>>>>

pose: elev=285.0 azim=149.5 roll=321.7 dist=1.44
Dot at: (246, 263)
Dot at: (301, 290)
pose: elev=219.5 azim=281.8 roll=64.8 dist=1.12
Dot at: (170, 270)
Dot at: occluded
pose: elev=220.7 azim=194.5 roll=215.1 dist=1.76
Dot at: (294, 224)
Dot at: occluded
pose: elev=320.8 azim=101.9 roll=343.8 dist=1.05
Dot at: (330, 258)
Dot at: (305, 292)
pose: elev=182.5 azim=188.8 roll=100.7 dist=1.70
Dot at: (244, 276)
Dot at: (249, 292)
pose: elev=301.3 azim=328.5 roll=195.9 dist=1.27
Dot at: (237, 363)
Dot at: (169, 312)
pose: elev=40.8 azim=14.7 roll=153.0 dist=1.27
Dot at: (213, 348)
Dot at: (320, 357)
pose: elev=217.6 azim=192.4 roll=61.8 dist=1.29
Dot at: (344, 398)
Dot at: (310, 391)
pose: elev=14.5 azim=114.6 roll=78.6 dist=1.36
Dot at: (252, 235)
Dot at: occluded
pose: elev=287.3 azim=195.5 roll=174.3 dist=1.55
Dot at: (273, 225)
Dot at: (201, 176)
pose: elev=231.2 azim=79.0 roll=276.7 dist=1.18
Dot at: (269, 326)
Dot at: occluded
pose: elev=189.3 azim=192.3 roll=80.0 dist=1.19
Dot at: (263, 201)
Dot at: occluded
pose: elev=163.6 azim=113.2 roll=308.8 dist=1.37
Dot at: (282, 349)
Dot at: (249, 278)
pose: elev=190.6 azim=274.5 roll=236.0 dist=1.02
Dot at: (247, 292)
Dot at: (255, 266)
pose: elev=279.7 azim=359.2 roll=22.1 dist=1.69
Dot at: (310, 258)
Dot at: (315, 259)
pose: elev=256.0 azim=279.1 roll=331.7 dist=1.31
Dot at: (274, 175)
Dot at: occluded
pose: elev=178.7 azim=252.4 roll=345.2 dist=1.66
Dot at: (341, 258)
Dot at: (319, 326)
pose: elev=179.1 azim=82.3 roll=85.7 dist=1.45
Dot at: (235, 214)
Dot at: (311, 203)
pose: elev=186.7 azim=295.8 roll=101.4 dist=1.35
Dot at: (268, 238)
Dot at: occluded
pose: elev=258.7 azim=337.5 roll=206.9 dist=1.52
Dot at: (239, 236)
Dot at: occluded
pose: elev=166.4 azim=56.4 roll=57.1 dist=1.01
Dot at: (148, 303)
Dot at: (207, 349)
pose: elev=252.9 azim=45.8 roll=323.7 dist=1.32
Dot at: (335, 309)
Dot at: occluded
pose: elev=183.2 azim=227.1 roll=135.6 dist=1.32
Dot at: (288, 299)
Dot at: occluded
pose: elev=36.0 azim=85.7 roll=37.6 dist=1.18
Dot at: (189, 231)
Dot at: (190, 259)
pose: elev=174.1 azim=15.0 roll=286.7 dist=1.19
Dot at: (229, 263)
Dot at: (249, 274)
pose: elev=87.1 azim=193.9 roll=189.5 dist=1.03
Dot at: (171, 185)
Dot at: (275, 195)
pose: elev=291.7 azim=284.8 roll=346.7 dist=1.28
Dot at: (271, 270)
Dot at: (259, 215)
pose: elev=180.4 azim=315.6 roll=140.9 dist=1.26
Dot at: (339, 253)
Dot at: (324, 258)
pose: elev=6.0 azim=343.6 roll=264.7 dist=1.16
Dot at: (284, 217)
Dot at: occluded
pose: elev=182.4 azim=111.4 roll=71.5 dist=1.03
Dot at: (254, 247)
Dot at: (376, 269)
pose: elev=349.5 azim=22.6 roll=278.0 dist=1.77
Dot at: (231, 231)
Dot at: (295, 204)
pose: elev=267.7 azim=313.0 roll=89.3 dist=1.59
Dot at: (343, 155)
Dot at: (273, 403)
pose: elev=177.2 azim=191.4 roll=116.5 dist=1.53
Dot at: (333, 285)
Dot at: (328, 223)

<<<<

Lay out every line of the data above as a Markdown table with two columns, Row and Entry. Put the row number in Row and the line itself in Entry, and skip any blank lines.

### RESPONSE:
| Row | Entry |
|---|---|
| 1 | pose: elev=285.0 azim=149.5 roll=321.7 dist=1.44 |
| 2 | Dot at: (246, 263) |
| 3 | Dot at: (301, 290) |
| 4 | pose: elev=219.5 azim=281.8 roll=64.8 dist=1.12 |
| 5 | Dot at: (170, 270) |
| 6 | Dot at: occluded |
| 7 | pose: elev=220.7 azim=194.5 roll=215.1 dist=1.76 |
| 8 | Dot at: (294, 224) |
| 9 | Dot at: occluded |
| 10 | pose: elev=320.8 azim=101.9 roll=343.8 dist=1.05 |
| 11 | Dot at: (330, 258) |
| 12 | Dot at: (305, 292) |
| 13 | pose: elev=182.5 azim=188.8 roll=100.7 dist=1.70 |
| 14 | Dot at: (244, 276) |
| 15 | Dot at: (249, 292) |
| 16 | pose: elev=301.3 azim=328.5 roll=195.9 dist=1.27 |
| 17 | Dot at: (237, 363) |
| 18 | Dot at: (169, 312) |
| 19 | pose: elev=40.8 azim=14.7 roll=153.0 dist=1.27 |
| 20 | Dot at: (213, 348) |
| 21 | Dot at: (320, 357) |
| 22 | pose: elev=217.6 azim=192.4 roll=61.8 dist=1.29 |
| 23 | Dot at: (344, 398) |
| 24 | Dot at: (310, 391) |
| 25 | pose: elev=14.5 azim=114.6 roll=78.6 dist=1.36 |
| 26 | Dot at: (252, 235) |
| 27 | Dot at: occluded |
| 28 | pose: elev=287.3 azim=195.5 roll=174.3 dist=1.55 |
| 29 | Dot at: (273, 225) |
| 30 | Dot at: (201, 176) |
| 31 | pose: elev=231.2 azim=79.0 roll=276.7 dist=1.18 |
| 32 | Dot at: (269, 326) |
| 33 | Dot at: occluded |
| 34 | pose: elev=189.3 azim=192.3 roll=80.0 dist=1.19 |
| 35 | Dot at: (263, 201) |
| 36 | Dot at: occluded |
| 37 | pose: elev=163.6 azim=113.2 roll=308.8 dist=1.37 |
| 38 | Dot at: (282, 349) |
| 39 | Dot at: (249, 278) |
| 40 | pose: elev=190.6 azim=274.5 roll=236.0 dist=1.02 |
| 41 | Dot at: (247, 292) |
| 42 | Dot at: (255, 266) |
| 43 | pose: elev=279.7 azim=359.2 roll=22.1 dist=1.69 |
| 44 | Dot at: (310, 258) |
| 45 | Dot at: (315, 259) |
| 46 | pose: elev=256.0 azim=279.1 roll=331.7 dist=1.31 |
| 47 | Dot at: (274, 175) |
| 48 | Dot at: occluded |
| 49 | pose: elev=178.7 azim=252.4 roll=345.2 dist=1.66 |
| 50 | Dot at: (341, 258) |
| 51 | Dot at: (319, 326) |
| 52 | pose: elev=179.1 azim=82.3 roll=85.7 dist=1.45 |
| 53 | Dot at: (235, 214) |
| 54 | Dot at: (311, 203) |
| 55 | pose: elev=186.7 azim=295.8 roll=101.4 dist=1.35 |
| 56 | Dot at: (268, 238) |
| 57 | Dot at: occluded |
| 58 | pose: elev=258.7 azim=337.5 roll=206.9 dist=1.52 |
| 59 | Dot at: (239, 236) |
| 60 | Dot at: occluded |
| 61 | pose: elev=166.4 azim=56.4 roll=57.1 dist=1.01 |
| 62 | Dot at: (148, 303) |
| 63 | Dot at: (207, 349) |
| 64 | pose: elev=252.9 azim=45.8 roll=323.7 dist=1.32 |
| 65 | Dot at: (335, 309) |
| 66 | Dot at: occluded |
| 67 | pose: elev=183.2 azim=227.1 roll=135.6 dist=1.32 |
| 68 | Dot at: (288, 299) |
| 69 | Dot at: occluded |
| 70 | pose: elev=36.0 azim=85.7 roll=37.6 dist=1.18 |
| 71 | Dot at: (189, 231) |
| 72 | Dot at: (190, 259) |
| 73 | pose: elev=174.1 azim=15.0 roll=286.7 dist=1.19 |
| 74 | Dot at: (229, 263) |
| 75 | Dot at: (249, 274) |
| 76 | pose: elev=87.1 azim=193.9 roll=189.5 dist=1.03 |
| 77 | Dot at: (171, 185) |
| 78 | Dot at: (275, 195) |
| 79 | pose: elev=291.7 azim=284.8 roll=346.7 dist=1.28 |
| 80 | Dot at: (271, 270) |
| 81 | Dot at: (259, 215) |
| 82 | pose: elev=180.4 azim=315.6 roll=140.9 dist=1.26 |
| 83 | Dot at: (339, 253) |
| 84 | Dot at: (324, 258) |
| 85 | pose: elev=6.0 azim=343.6 roll=264.7 dist=1.16 |
| 86 | Dot at: (284, 217) |
| 87 | Dot at: occluded |
| 88 | pose: elev=182.4 azim=111.4 roll=71.5 dist=1.03 |
| 89 | Dot at: (254, 247) |
| 90 | Dot at: (376, 269) |
| 91 | pose: elev=349.5 azim=22.6 roll=278.0 dist=1.77 |
| 92 | Dot at: (231, 231) |
| 93 | Dot at: (295, 204) |
| 94 | pose: elev=267.7 azim=313.0 roll=89.3 dist=1.59 |
| 95 | Dot at: (343, 155) |
| 96 | Dot at: (273, 403) |
| 97 | pose: elev=177.2 azim=191.4 roll=116.5 dist=1.53 |
| 98 | Dot at: (333, 285) |
| 99 | Dot at: (328, 223) |